● **TASK TO COMPLETE**
Convert the rows below into a Markdown table with two columns, Number and Entry, placing each line's number under Number and the line itself under Entry, with blank lines omitted.

● **PROVIDED ENTRIES**

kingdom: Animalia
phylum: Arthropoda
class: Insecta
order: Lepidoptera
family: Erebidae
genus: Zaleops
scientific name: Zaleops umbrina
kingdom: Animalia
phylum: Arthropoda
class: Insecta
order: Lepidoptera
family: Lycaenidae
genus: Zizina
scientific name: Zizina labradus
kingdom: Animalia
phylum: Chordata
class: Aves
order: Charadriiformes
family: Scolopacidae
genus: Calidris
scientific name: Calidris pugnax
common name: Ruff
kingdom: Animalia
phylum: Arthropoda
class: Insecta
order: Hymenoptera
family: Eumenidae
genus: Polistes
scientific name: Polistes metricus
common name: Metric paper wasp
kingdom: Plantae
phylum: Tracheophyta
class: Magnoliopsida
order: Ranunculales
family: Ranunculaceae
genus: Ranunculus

● **SOLUTION TO THIS TASK**
| Number | Entry |
|---|---|
| 1 | kingdom: Animalia |
| 2 | phylum: Arthropoda |
| 3 | class: Insecta |
| 4 | order: Lepidoptera |
| 5 | family: Erebidae |
| 6 | genus: Zaleops |
| 7 | scientific name: Zaleops umbrina |
| 8 | kingdom: Animalia |
| 9 | phylum: Arthropoda |
| 10 | class: Insecta |
| 11 | order: Lepidoptera |
| 12 | family: Lycaenidae |
| 13 | genus: Zizina |
| 14 | scientific name: Zizina labradus |
| 15 | kingdom: Animalia |
| 16 | phylum: Chordata |
| 17 | class: Aves |
| 18 | order: Charadriiformes |
| 19 | family: Scolopacidae |
| 20 | genus: Calidris |
| 21 | scientific name: Calidris pugnax |
| 22 | common name: Ruff |
| 23 | kingdom: Animalia |
| 24 | phylum: Arthropoda |
| 25 | class: Insecta |
| 26 | order: Hymenoptera |
| 27 | family: Eumenidae |
| 28 | genus: Polistes |
| 29 | scientific name: Polistes metricus |
| 30 | common name: Metric paper wasp |
| 31 | kingdom: Plantae |
| 32 | phylum: Tracheophyta |
| 33 | class: Magnoliopsida |
| 34 | order: Ranunculales |
| 35 | family: Ranunculaceae |
| 36 | genus: Ranunculus |